I feel you. Looking back on it, the reason there's so much in this piece is probably mostly due to a bit of laziness combined with the poor time management of this entire project. 60% of material that went on to be used in this project was generated in one session about three months ago, so naturally it all came from the same sort of techniques/approach. When it came to actually getting this thing done, we had about 2 weeks from start of finish. In hindsight and looking forward, I definitely could do more to take my sounds away from their base processes.
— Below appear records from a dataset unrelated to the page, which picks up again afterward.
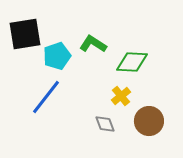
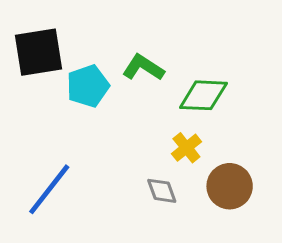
blue line: (46, 97) -> (49, 189), moved

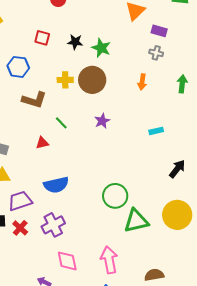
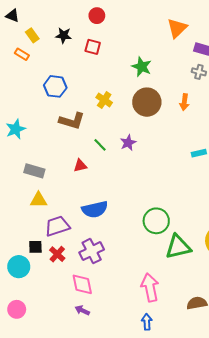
red square: (42, 38) -> (93, 47), moved
black star: (75, 42) -> (64, 35), moved
yellow cross: (65, 80) -> (104, 100), turned 35
brown circle: (92, 80) -> (147, 102), moved
purple star: (102, 121) -> (128, 143), moved
pink diamond: (67, 261) -> (82, 284), moved

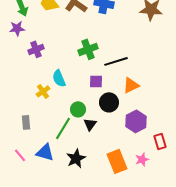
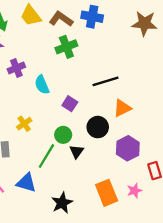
green cross: (88, 49) -> (66, 47), moved
cyan semicircle: (59, 78) -> (42, 85), moved
purple square: (96, 81) -> (70, 104), moved, turned 32
yellow cross: (43, 91) -> (24, 124), moved
black star: (76, 158) -> (62, 203), moved

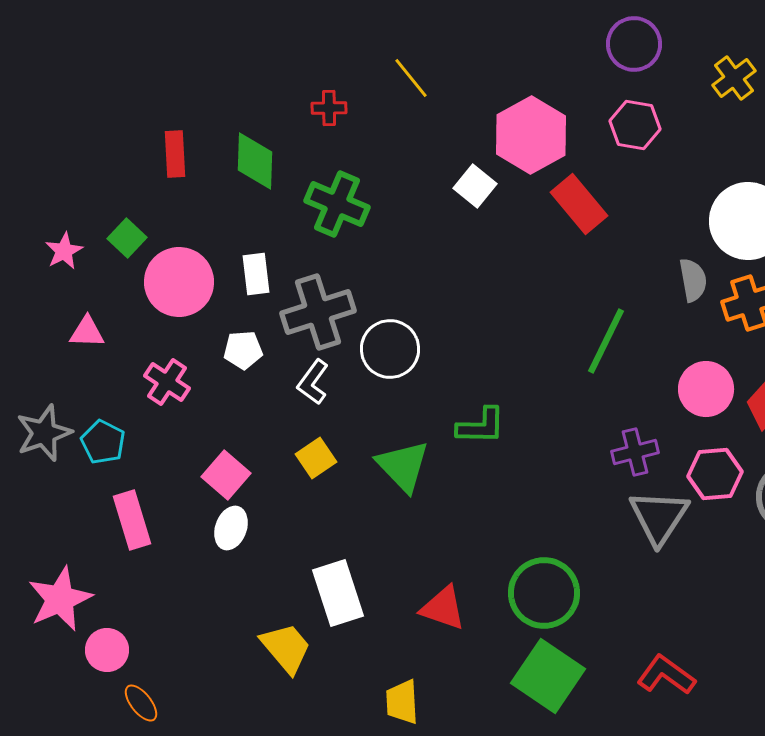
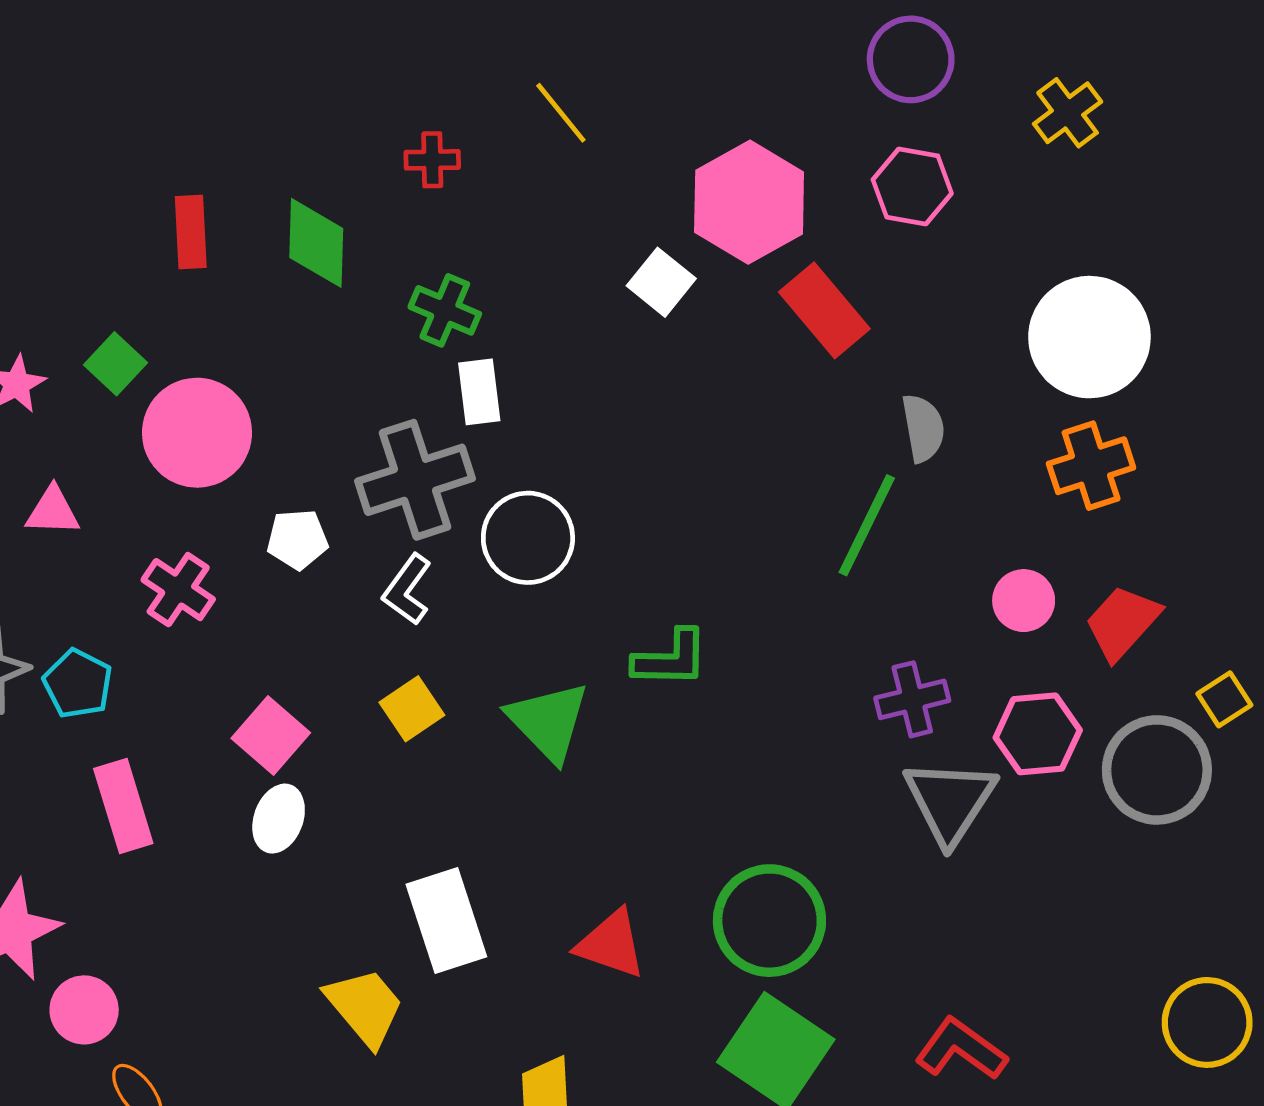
green cross: (337, 204) -> (445, 310), size x0.7
white rectangle: (256, 274) -> (479, 392), moved
gray semicircle: (693, 280) -> (923, 428), moved
pink circle: (706, 389) -> (1024, 601), size x0.7

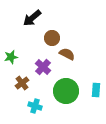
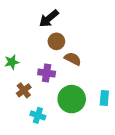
black arrow: (32, 18) -> (49, 18), moved
purple cross: (43, 67) -> (47, 73), turned -35

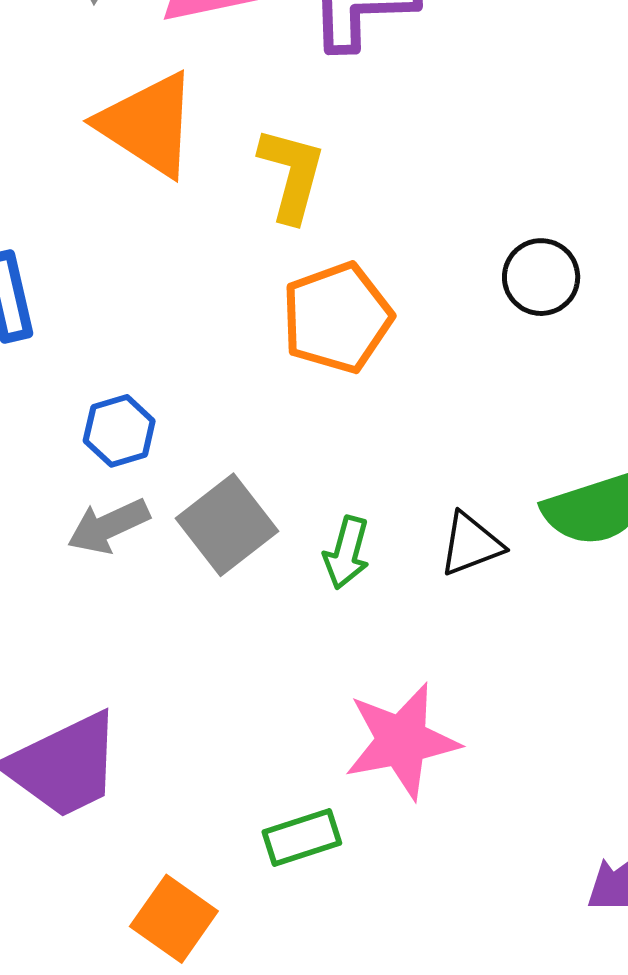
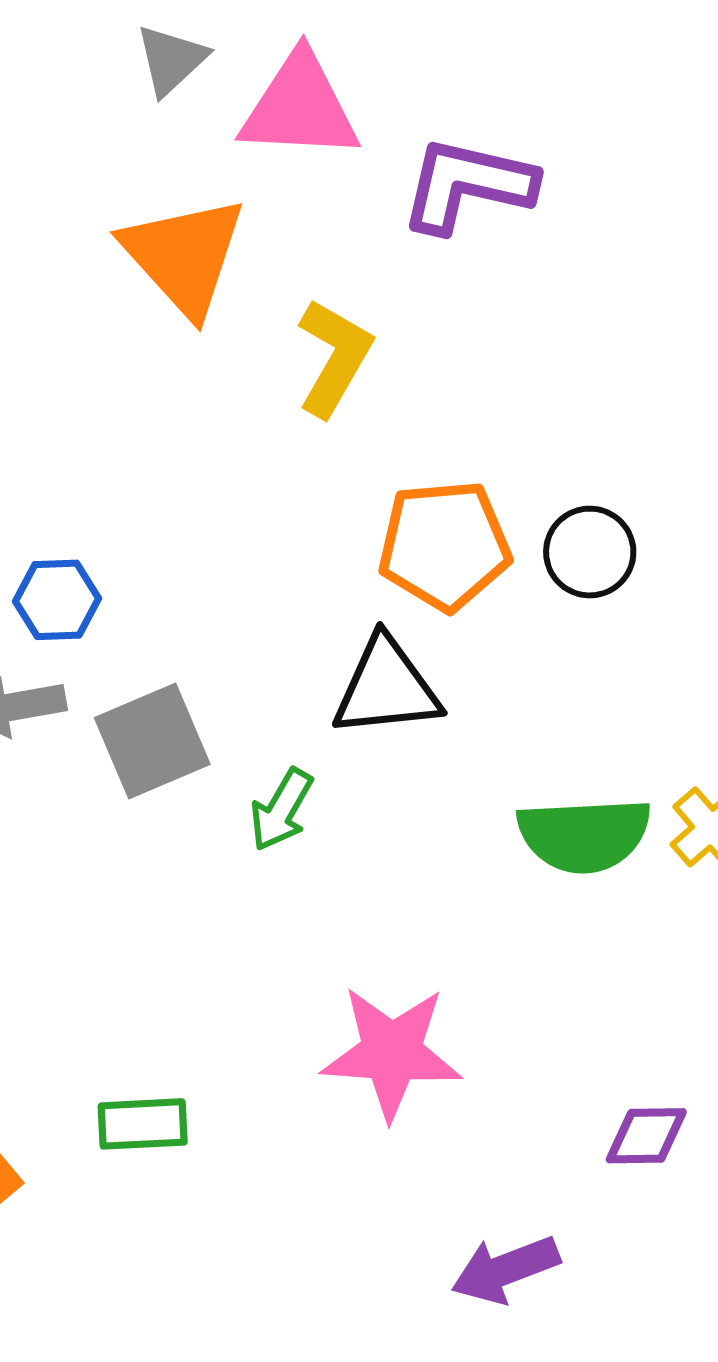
orange pentagon: (337, 318) -> (444, 545), moved
black triangle: (471, 544) -> (387, 687), moved, size x1.4
pink star: (402, 741) -> (392, 1053), moved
Alchemy is really great. The company did halt business, but no-one is quite sure yet whether they've were bought out or not. I don't know much how to talk you into it as my conceptual and practical knowledge of synthesis has only recently diverged from messing around with presets. It's a pretty mega synth. To qoute SoS: "Alchemy not only features additive synthesis, but also spectral and granular synthesis and resynthesis, and sample import, along with the more typical virtual analogue engine found in most other software synths". It's really easy to get great sounds out of, pads especially. You essentially have the option to load in 1-4 sources, which could be a sample, a square wave, etc. Then you can process each one individually in a section that looks like this:

It then has the usual stuff you'd expect on a synth to treat the patch as whole. It also has a thing called the 'remix pad' which essentially a load of preset filter and envelop configurations which you mix around with on any sound patch desire.

Sound on Sound did a whole article on it, so they can explain much better than I.

Edit: Oh, and yes, people were only allowed in front of the installation. It was only shown once as well so we got everyone into an alright position before starting.





kleinbl00  ·  3580 days ago  ·  link  ·  

Those "remix pads" look a lot like what Kore had back before Native Instruments killed it. I loved being able to sweep between snapshots.

I think it was the "additive synthesis" angle that kept me out of Alchemy. I flirted with a Kawai K5000S backintheday but it never really turned my crank. As far as "spectral synthesis" and "sample import" I'm a staunch user of Izotope Iris which gets your weird on much quicker.

And they never released it for AAX, did they? Which means I'd have to play Bidule loop-through games.